C'est une performance sans équivalent au monde dans un passé récent. La croissance économique de l'Irlande a atteint 26,3 % l'an dernier, selon des données révisées diffusées mardi par l'Office central des statistiques, contre une évaluation de « seulement » 7,3 % il y a quelques mois. Seul l'Azerbaïdjan a fait mieux, avec 34,6 % en 2006, grâce à la flambée des cours du pétrole. Nul or noir, toutefois, pour expliquer ce chiffre irlandais spectaculaire, mais des... changements d'adresses fiscales. Des entreprises, surtout américaines, ont domicilié l'an dernier en Irlande leur siège social, dont le capital a automatiquement été comptabilisé dans le PIB du pays. Un jeu d'écriture ne correspondant donc pas à un flux financier réel. En revanche, l'opportunisme fiscal (le taux d'impôt sur le bénéfice est de 12,5 %, contre 29 % en moyenne dans l'Union... et bientôt 15 % au Royaume-Uni) a aussi poussé des entreprises à faire des acquisitions en Irlande, ce qui s'est traduit par des rentrées d'argent. Le PIB a aussi été gonflé par l'importation de nombreux avions en raison de l'explosion du leasing de longs courriers en Europe.

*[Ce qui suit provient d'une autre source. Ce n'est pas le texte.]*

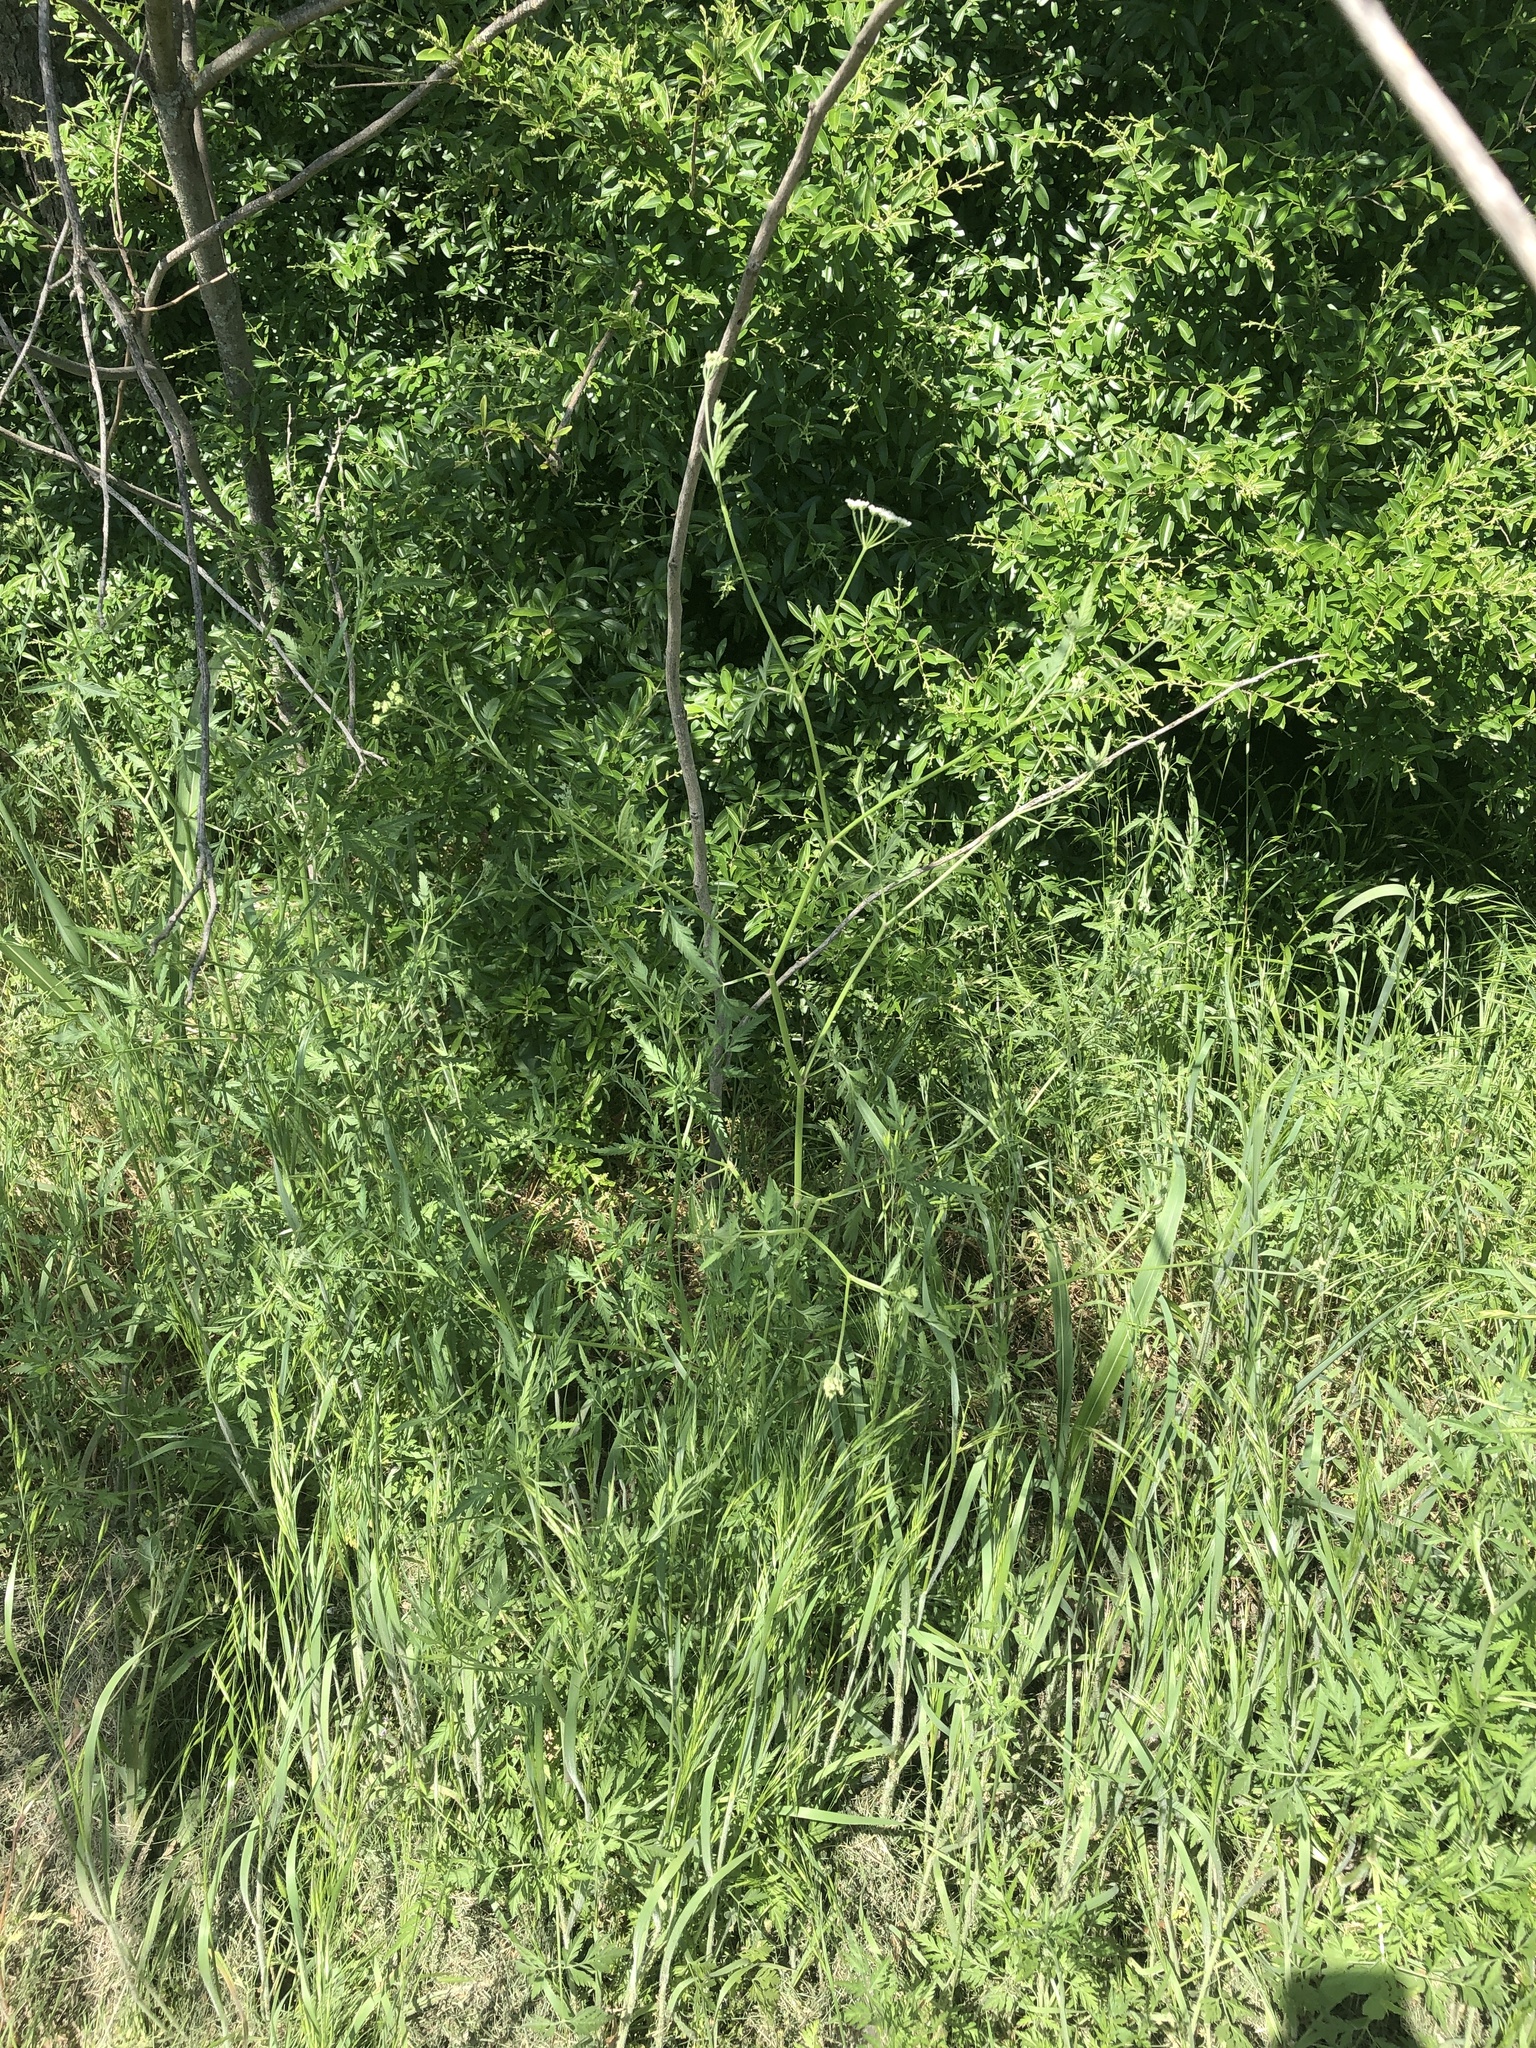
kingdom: Plantae
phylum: Tracheophyta
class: Magnoliopsida
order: Apiales
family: Apiaceae
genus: Torilis
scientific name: Torilis arvensis
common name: Spreading hedge-parsley
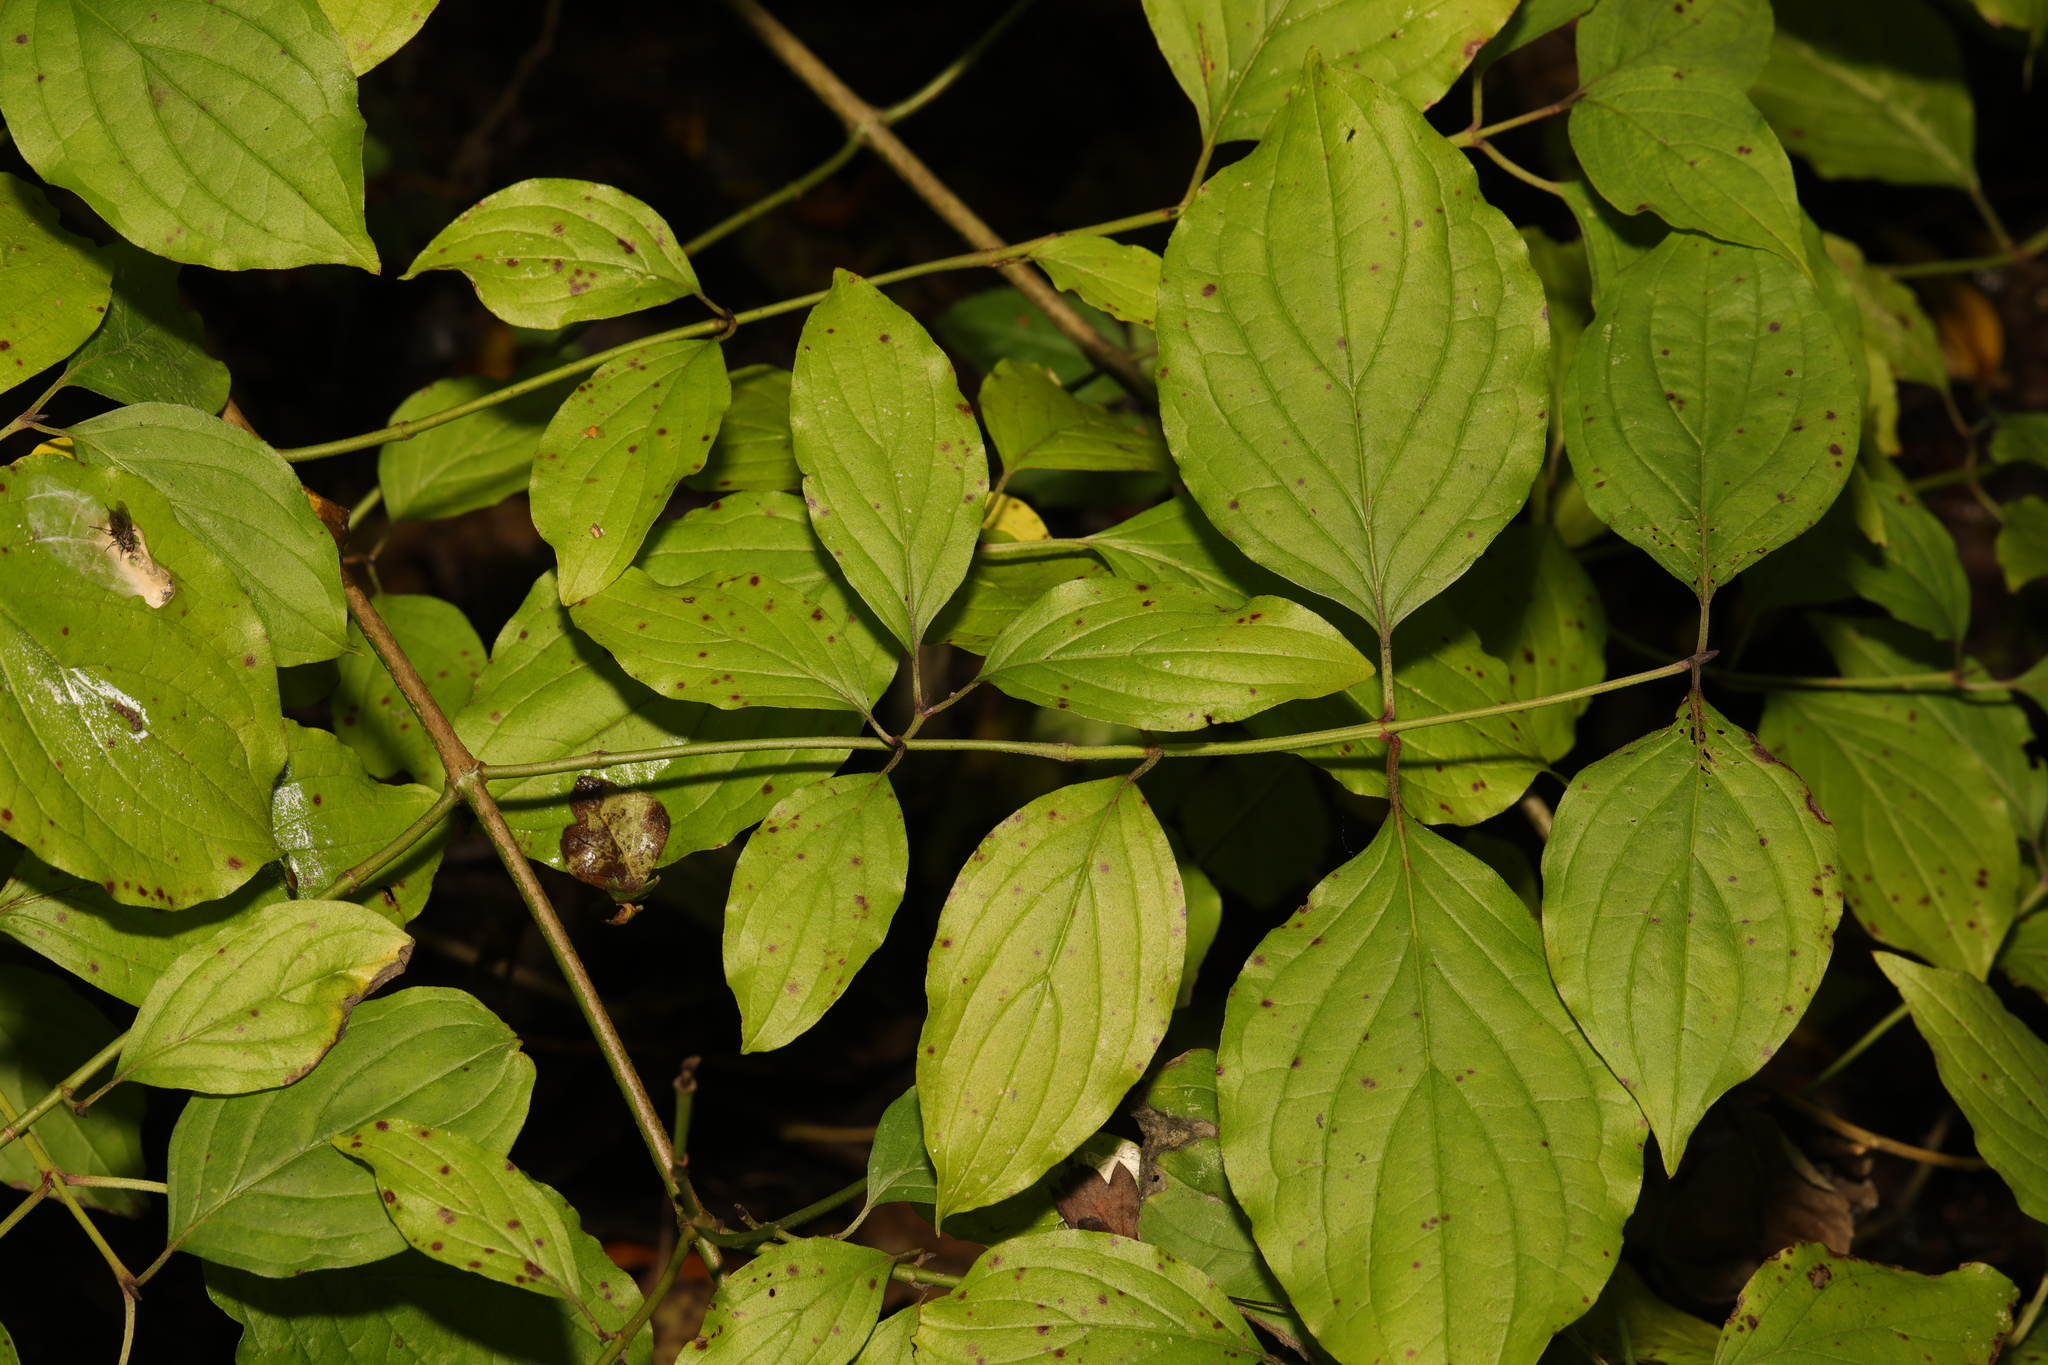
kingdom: Plantae
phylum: Tracheophyta
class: Magnoliopsida
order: Cornales
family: Cornaceae
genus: Cornus
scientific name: Cornus sanguinea
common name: Dogwood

Même en défalquant ces illusions d'optique, l'économie irlandaise n'en demeure pas moins très dynamique, sept ans après une crise financière qui avait failli la mettre à genoux. Le Brexit menace-t-il cette prospérité retrouvée ? Dublin ne cache pas sa préoccupation, illustrée par la déclaration du Premier ministre, mardi, Enda Kenny, qui a demandé avec son homologue allemande, Angela Merkel, lors d'une rencontre à Berlin, que la nouvelle chef du gouvernement britannique, Theresa May «  clarifie rapidement » ses intentions sur la sortie de l'Union. Thibault Cezanne, spécialiste de l'Irlande à Natixis, souligne que «  le rétablissement de barrières commerciales du Royaume-Uni aura forcément des conséquences négatives sur l'Irlande à court terme, puisque ses exportations et ses flux d'investissements vers le Royaume-Uni représentent respectivement 18 % et 28,6 % de son PIB ». En outre, la chute de la livre sterling va rendre moins compétitifs les produits irlandais par rapport à leurs concurrents du Royaume-Uni, notamment dans l'agroalimentaire et la pharmacie. Au total, estime Ludovic Subran, chef économiste d'Euler Hermes, «  le Brexit devrait faire perdre 1,3 milliard d'euros par an aux exportations irlandaises et 2 milliards à ses investissements internationaux. En cumulé sur deux ans, cela représente une perte de 1,5 % du PIB, soit le deuxième impact le plus négatif derrière les Pays-Bas et devant la Belgique. A plus long terme, l'Irlande pourra profiter toutefois d'être la seule porte d'entrée anglophone dans l'Union européenne, voire la zone euro. Ludovic Subran ne croit toutefois pas que la place financière de Dublin ait la taille suffisante pour disputer à Francfort, Paris ou Milan la récupération des activités fuyant Londres.